Gegen wen und was richtet sich der Protest? Bruno Correa versucht es zu erklären: „Bis zu einem gewissen Punkt können wir verstehen, dass der freie Markt uns diese Finanzkrise beschert hat. Was wir aber nicht verstehen, ist, dass die Politiker ausgerechnet diejenigen unterstützen, die uns in diese Krise geführt haben. Statt sie vor Gericht zu stellen und zur Verantwortung zu ziehen, hilft man ihnen sogar mit den Steuergeld, das die Arbeiter dieses Landes erwirtschaften.“ Die Demonstranten stellen die Systemfrage angesichts des Versagens eines Systems, das Spanien erst fast fünf Millionen Arbeitslose und dann ein schmerzhaftes Sparprogramm beschert hat. Die Demonstranten sind empört.

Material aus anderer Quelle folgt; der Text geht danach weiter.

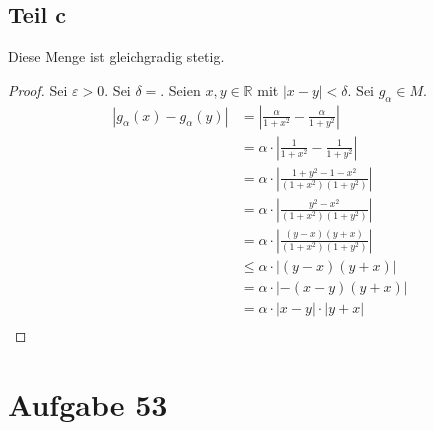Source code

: \documentclass[10pt,a4paper]{article}
\begin{document}
\subsection*{Teil c}

Diese Menge ist gleichgradig stetig.

\begin{proof}
Sei $\varepsilon > 0$.
Sei $\delta = $.
Seien $x, y \in \mathbb{R}$ mit $|x - y| < \delta$.
Sei $g_{\alpha} \in M$.
\begin{align*}
|g_{\alpha}(x) - g_{\alpha}(y)| & = |\frac{\alpha}{1 + x^{2}} - \frac{\alpha}{1 + y^{2}}|\\
& = \alpha \cdot |\frac{1}{1 + x^{2}} - \frac{1}{1 + y^{2}}|\\
& = \alpha \cdot |\frac{1 + y^{2} - 1 - x^{2}}{(1 + x^{2})(1 + y^{2})}|\\
& = \alpha \cdot |\frac{y^{2} - x^{2}}{(1 + x^{2})(1 + y^{2})}|\\
& = \alpha \cdot |\frac{(y - x)(y + x)}{(1 + x^{2})(1 + y^{2})}|\\
& \le \alpha \cdot |(y - x)(y + x)|\\
& = \alpha \cdot |-(x - y)(y + x)|\\
& = \alpha \cdot |x - y| \cdot |y + x|\\
\end{align*}
\end{proof}

\section*{Aufgabe 53}
\end{document}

Wohin soll diese Empörung führen? „Wir sind eine friedliche soziale Bewegung“, sagt Bruno Correa. „Wir wollen keine Revolution anzetteln, keine Konfrontation schaffen oder das Land zerstören. Wir wollen friedlich, mit erhobenen Händen, eine wahre Demokratie schaffen. Die politische Klasse ist vollkommen abgekoppelt von der Gesellschaft und kennt unsere Sorgen nicht.“

Regionalwahl am Sonntag
Die politische Klasse, von der Correa redet, ist ziemlich ratlos. Die Parteien stecken im Wahlkampf. Die konservative Volkspartei weiß, dass sie die Demonstranten kaum für sich gewinnen kann, und die regierenden Sozialisten wissen, dass die Menschen an der Puerta del Sol gerade deswegen auf die Straße gehen, weil sie von der Regierung enttäuscht sind. Parteiwesen und Protestbewegung sind zurzeit zwei unversöhnliche Welten.

Mindestens bis zum Sonntag, dem Wahltag, sollen die Demonstrationen weitergehen. „Ich kann nicht sagen, was wir dann tun werden. Aber diese Geschichte wird nicht so schnell zu Ende sein“, sagt Bruno Correa.